# [What the task requires]
Which lines of the data below include the string "JSON"? Return each of them.

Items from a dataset
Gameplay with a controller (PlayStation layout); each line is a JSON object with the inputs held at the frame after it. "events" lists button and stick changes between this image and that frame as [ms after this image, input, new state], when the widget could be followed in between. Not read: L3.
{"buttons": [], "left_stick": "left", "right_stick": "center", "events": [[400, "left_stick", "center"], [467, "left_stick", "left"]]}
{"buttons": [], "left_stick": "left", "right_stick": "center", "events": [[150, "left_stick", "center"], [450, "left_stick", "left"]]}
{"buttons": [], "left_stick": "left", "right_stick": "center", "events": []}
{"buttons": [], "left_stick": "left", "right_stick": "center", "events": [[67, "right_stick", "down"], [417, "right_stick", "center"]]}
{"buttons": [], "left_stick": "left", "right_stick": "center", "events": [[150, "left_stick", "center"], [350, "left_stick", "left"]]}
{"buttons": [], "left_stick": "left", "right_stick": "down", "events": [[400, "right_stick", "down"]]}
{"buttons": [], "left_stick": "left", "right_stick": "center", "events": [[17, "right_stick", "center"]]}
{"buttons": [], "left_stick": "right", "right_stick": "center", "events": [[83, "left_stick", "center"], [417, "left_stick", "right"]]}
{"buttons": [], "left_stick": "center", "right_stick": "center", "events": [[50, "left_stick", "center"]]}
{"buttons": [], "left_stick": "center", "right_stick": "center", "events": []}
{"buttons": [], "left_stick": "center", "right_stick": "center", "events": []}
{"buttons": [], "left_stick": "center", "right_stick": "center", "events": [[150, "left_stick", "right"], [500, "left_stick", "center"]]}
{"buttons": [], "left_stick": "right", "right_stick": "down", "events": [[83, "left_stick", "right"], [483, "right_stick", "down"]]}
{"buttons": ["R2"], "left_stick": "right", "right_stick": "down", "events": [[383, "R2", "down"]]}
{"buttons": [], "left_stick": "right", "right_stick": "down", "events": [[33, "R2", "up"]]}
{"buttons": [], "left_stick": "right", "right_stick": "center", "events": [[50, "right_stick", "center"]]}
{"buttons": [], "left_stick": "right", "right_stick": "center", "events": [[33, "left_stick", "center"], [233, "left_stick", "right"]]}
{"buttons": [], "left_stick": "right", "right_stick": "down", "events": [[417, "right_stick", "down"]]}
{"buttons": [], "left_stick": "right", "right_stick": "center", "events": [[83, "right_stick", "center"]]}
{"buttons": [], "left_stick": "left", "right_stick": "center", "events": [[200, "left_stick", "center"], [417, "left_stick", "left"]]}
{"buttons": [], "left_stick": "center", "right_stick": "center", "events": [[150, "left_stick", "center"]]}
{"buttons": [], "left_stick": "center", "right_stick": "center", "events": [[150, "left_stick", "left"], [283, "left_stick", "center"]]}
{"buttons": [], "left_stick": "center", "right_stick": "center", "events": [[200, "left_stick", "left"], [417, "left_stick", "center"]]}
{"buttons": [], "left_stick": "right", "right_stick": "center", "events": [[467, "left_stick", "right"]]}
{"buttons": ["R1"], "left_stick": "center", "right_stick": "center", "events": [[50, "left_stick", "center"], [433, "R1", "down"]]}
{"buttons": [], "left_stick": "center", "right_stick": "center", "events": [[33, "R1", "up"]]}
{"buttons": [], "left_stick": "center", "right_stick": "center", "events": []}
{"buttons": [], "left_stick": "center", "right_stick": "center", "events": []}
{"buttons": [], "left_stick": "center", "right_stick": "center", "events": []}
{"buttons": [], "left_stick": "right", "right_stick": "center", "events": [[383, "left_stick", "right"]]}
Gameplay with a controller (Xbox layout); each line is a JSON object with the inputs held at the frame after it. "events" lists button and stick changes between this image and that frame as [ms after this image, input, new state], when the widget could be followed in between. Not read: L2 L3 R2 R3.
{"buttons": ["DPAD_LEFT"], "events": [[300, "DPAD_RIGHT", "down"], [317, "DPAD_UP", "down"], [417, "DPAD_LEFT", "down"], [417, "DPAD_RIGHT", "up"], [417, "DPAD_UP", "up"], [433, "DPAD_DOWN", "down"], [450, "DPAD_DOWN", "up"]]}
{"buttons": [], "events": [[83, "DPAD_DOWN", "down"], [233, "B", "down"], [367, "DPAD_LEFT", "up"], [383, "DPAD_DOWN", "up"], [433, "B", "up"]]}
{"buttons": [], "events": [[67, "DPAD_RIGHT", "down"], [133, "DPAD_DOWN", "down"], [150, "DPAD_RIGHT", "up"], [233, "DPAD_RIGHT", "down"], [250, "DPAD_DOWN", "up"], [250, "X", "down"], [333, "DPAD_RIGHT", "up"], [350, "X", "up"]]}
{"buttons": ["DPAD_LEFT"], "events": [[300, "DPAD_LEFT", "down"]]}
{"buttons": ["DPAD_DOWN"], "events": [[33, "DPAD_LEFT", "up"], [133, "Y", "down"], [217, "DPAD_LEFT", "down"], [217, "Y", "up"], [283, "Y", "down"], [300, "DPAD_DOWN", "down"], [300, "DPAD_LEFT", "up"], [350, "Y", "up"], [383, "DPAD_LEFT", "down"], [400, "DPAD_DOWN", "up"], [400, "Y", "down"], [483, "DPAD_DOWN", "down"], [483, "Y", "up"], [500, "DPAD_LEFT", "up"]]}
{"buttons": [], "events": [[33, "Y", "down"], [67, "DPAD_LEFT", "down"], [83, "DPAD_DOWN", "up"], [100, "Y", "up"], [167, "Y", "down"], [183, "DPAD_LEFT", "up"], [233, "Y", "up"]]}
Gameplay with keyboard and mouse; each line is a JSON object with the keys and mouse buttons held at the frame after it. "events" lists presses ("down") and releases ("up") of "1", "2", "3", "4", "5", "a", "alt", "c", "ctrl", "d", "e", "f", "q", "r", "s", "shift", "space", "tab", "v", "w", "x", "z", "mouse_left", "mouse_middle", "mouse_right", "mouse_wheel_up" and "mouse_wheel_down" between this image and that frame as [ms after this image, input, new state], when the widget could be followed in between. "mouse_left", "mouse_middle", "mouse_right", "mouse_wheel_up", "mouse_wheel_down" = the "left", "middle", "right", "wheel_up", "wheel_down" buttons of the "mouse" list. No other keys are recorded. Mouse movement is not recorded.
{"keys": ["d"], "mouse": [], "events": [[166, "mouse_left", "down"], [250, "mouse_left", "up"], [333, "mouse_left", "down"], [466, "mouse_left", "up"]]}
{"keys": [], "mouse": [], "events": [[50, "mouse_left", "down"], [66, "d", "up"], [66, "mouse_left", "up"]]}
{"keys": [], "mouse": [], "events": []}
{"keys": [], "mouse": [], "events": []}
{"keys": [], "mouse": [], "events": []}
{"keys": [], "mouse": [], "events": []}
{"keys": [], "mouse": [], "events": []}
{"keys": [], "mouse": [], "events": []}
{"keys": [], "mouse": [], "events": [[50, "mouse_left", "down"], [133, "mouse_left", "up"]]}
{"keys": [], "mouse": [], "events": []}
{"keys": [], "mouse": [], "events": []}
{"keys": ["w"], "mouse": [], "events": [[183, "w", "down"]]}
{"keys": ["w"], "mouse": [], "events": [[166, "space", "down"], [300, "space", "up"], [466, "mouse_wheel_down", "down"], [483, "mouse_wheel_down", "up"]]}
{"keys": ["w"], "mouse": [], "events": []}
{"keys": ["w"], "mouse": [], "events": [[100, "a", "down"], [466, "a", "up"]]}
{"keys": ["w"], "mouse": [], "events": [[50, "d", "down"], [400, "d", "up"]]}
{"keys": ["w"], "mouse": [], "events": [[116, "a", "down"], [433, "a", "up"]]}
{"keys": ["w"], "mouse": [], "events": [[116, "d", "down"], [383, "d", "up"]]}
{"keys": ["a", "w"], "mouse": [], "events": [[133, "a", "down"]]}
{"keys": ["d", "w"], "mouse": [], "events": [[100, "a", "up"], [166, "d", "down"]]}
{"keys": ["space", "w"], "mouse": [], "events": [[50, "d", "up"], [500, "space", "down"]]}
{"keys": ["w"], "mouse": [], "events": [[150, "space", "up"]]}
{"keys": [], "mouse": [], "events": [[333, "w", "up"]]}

# [Task result]
Gameplay with a controller (PlayStation layout); each line is a JSON object with the inputs held at the frame after it. "events" lists button and stick changes between this image and that frame as [ms after this image, input, new state], when the widget could be followed in between. Not read: L3.
Gameplay with a controller (Xbox layout); each line is a JSON object with the inputs held at the frame after it. "events" lists button and stick changes between this image and that frame as [ms after this image, input, new state], when the widget could be followed in between. Not read: L2 L3 R2 R3.
Gameplay with keyboard and mouse; each line is a JSON object with the keys and mouse buttons held at the frame after it. "events" lists presses ("down") and releases ("up") of "1", "2", "3", "4", "5", "a", "alt", "c", "ctrl", "d", "e", "f", "q", "r", "s", "shift", "space", "tab", "v", "w", "x", "z", "mouse_left", "mouse_middle", "mouse_right", "mouse_wheel_up" and "mouse_wheel_down" between this image and that frame as [ms after this image, input, new state], when the widget could be followed in between. "mouse_left", "mouse_middle", "mouse_right", "mouse_wheel_up", "mouse_wheel_down" = the "left", "middle", "right", "wheel_up", "wheel_down" buttons of the "mouse" list. No other keys are recorded. Mouse movement is not recorded.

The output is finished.